## EXERCISE PROMPT
Transcribe only the lines in the data below falling between the line with "エピソードもありますので、仕事の影響を考慮" and the line with "года планируют посадить 65 м", including those two lines, and leave out any picture.

DATA EXCERPTS Start Marker

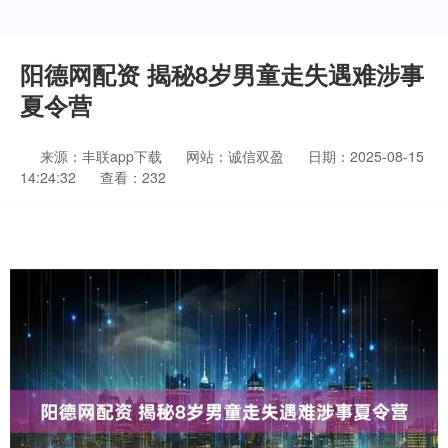
阳德网配资 揭秘8岁男童走失遇难涉事
夏令营
来源：丰联app下载
网站：诚信双盈
日期：2025-08-15
14:24:32
查看：232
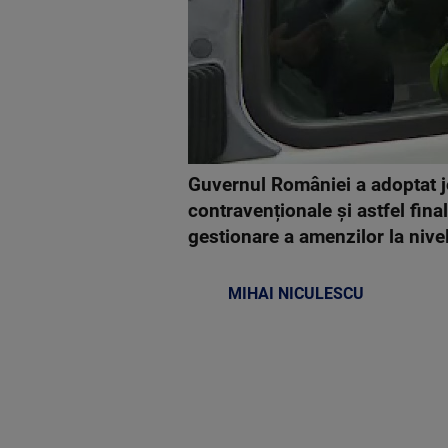
Guvernul României a adoptat jo
contravenționale și astfel fi
gestionare a amenzilor la nivel
MIHAI NICULESCU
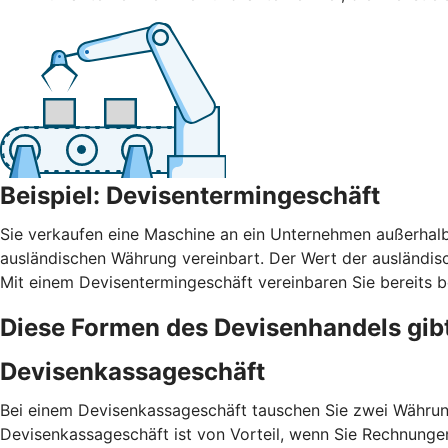
Beispiel: Devisentermingeschäft
Sie verkaufen eine Maschine an ein Unternehmen außerhalb
ausländischen Währung vereinbart. Der Wert der ausländi
Mit einem Devisentermingeschäft vereinbaren Sie bereits b
Diese Formen des Devisenhandels gib
Devisenkassageschäft
Bei einem Devisenkassageschäft tauschen Sie zwei Währung
Devisenkassageschäft ist von Vorteil, wenn Sie Rechnunge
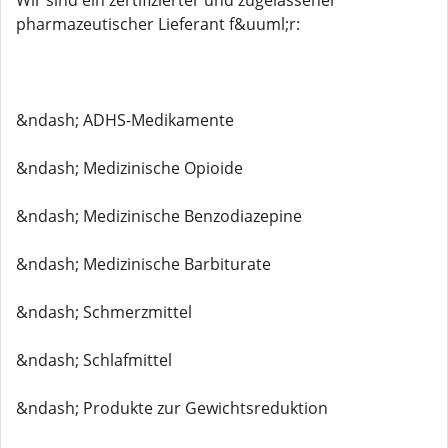
Wir sind ein zertifizierter und zugelassener
pharmazeutischer Lieferant f&uuml;r:
&ndash; ADHS-Medikamente
&ndash; Medizinische Opioide
&ndash; Medizinische Benzodiazepine
&ndash; Medizinische Barbiturate
&ndash; Schmerzmittel
&ndash; Schlafmittel
&ndash; Produkte zur Gewichtsreduktion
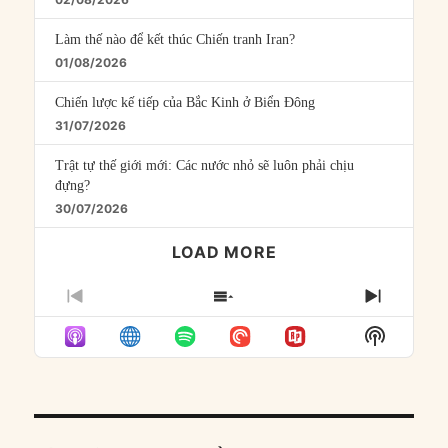
Làm thế nào để kết thúc Chiến tranh Iran?
01/08/2026
Chiến lược kế tiếp của Bắc Kinh ở Biển Đông
31/07/2026
Trật tự thế giới mới: Các nước nhỏ sẽ luôn phải chịu
đựng?
30/07/2026
LOAD MORE
PREVIOUS
SHOW
NEXT
EPISODE
EPISODES
EPISO
Show
LIST
Podcast
Informat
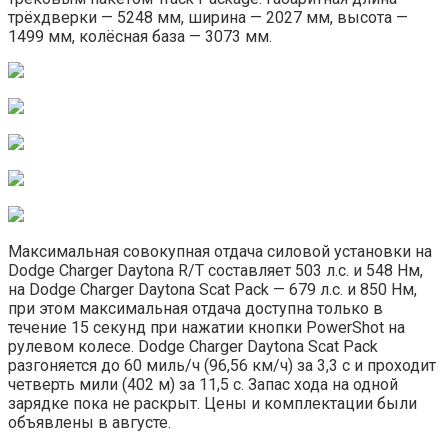
трёхдверки — 5248 мм, ширина — 2027 мм, высота —
1499 мм, колёсная база — 3073 мм.
Максимальная совокупная отдача силовой установки на
Dodge Charger Daytona R/T составляет 503 л.с. и 548 Нм,
на Dodge Charger Daytona Scat Pack — 679 л.с. и 850 Нм,
при этом максимальная отдача доступна только в
течение 15 секунд при нажатии кнопки PowerShot на
рулевом колесе. Dodge Charger Daytona Scat Pack
разгоняется до 60 миль/ч (96,56 км/ч) за 3,3 с и проходит
четверть мили (402 м) за 11,5 с. Запас хода на одной
зарядке пока не раскрыт. Цены и комплектации были
объявлены в августе.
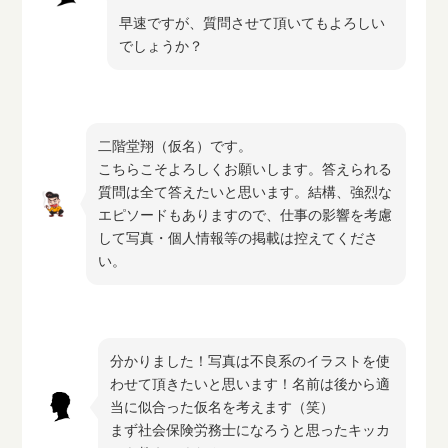
早速ですが、質問させて頂いてもよろしい
でしょうか？
二階堂翔（仮名）です。
こちらこそよろしくお願いします。答えられる
質問は全て答えたいと思います。結構、強烈な
エピソードもありますので、仕事の影響を考慮
して写真・個人情報等の掲載は控えてくださ
い。
分かりました！写真は不良系のイラストを使
わせて頂きたいと思います！名前は後から適
当に似合った仮名を考えます（笑）
まず社会保険労務士になろうと思ったキッカ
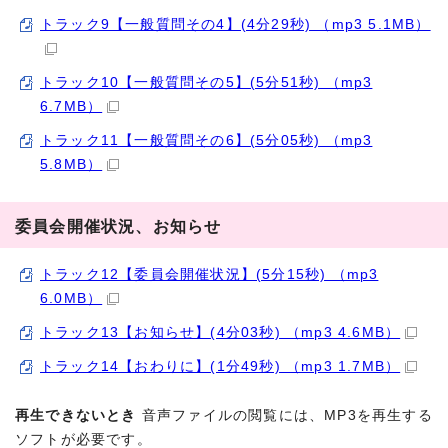
トラック9【一般質問その4】(4分29秒) （mp3 5.1MB）
トラック10【一般質問その5】(5分51秒) （mp3
6.7MB）
トラック11【一般質問その6】(5分05秒) （mp3
5.8MB）
委員会開催状況、お知らせ
トラック12【委員会開催状況】(5分15秒) （mp3
6.0MB）
トラック13【お知らせ】(4分03秒) （mp3 4.6MB）
トラック14【おわりに】(1分49秒) （mp3 1.7MB）
再生できないとき
音声ファイルの閲覧には、MP3を再生する
ソフトが必要です。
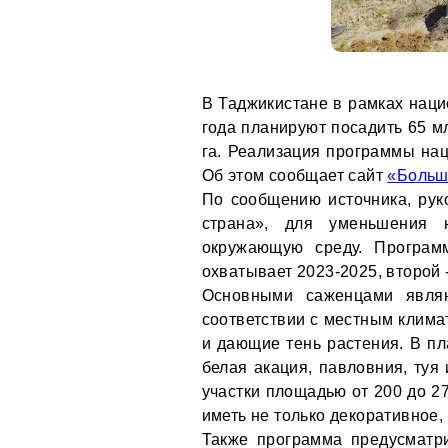
В Таджикистане в рамках наци
года планируют посадить 65 м
га. Реализация программы нац
Об этом сообщает сайт
«Больш
По сообщению источника, рук
страна», для уменьшения н
окружающую среду. Програм
охватывает 2023-2025, второй 
Основными саженцами являю
соответствии с местным клима
и дающие тень растения. В пл
белая акация, павловния, туя
участки площадью от 200 до 2
иметь не только декоративное,
Также программа предусматр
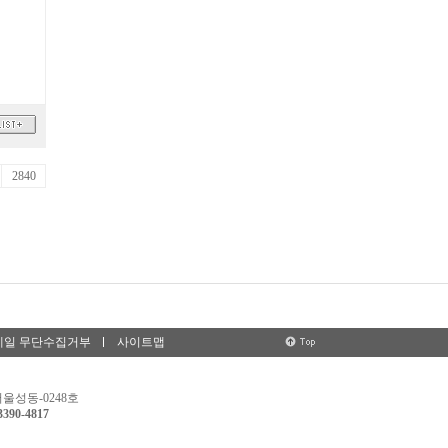
2840
메일 무단수집거부
사이트맵
서울성동-0248호
3390-4817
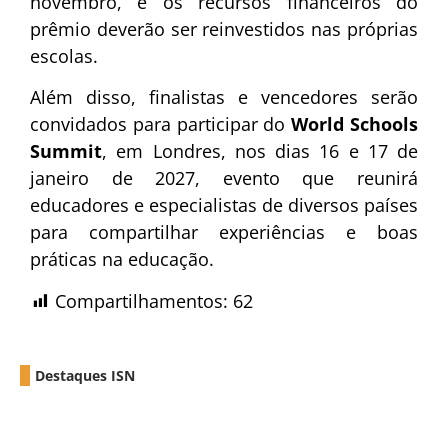
novembro, e os recursos financeiros do
prêmio deverão ser reinvestidos nas próprias
escolas.
Além disso, finalistas e vencedores serão
convidados para participar do
World Schools
Summit
, em Londres, nos dias 16 e 17 de
janeiro de 2027, evento que reunirá
educadores e especialistas de diversos países
para compartilhar experiências e boas
práticas na educação.
Compartilhamentos:
62
Destaques ISN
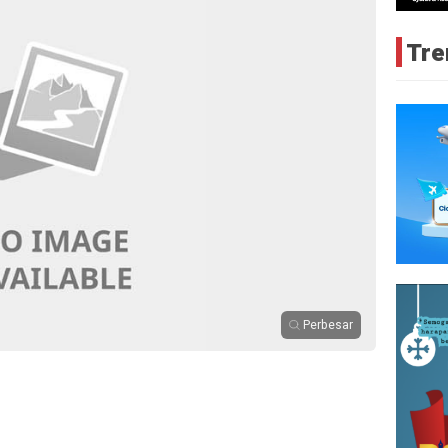
Tre
Perbesar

DATA EXCERPTS End Marker

## EXERCISE OUTPUT
エピソードもありますので、仕事の影響を考慮
して写真・個人情報等の掲載は控えてくださ
い。
分かりました！写真は不良系のイラストを使
わせて頂きたいと思います！名前は後から適
当に似合った仮名を考えます（笑）
まず社会保険労務士になろうと思ったキッカ
トラック9【一般質問その4】(4分29秒) （mp3 5.1MB）
トラック10【一般質問その5】(5分51秒) （mp3
6.7MB）
トラック11【一般質問その6】(5分05秒) （mp3
5.8MB）
委員会開催状況、お知らせ
トラック12【委員会開催状況】(5分15秒) （mp3
6.0MB）
トラック13【お知らせ】(4分03秒) （mp3 4.6MB）
トラック14【おわりに】(1分49秒) （mp3 1.7MB）
再生できないとき
音声ファイルの閲覧には、MP3を再生する
ソフトが必要です。
В Таджикистане в рамках наци
года планируют посадить 65 м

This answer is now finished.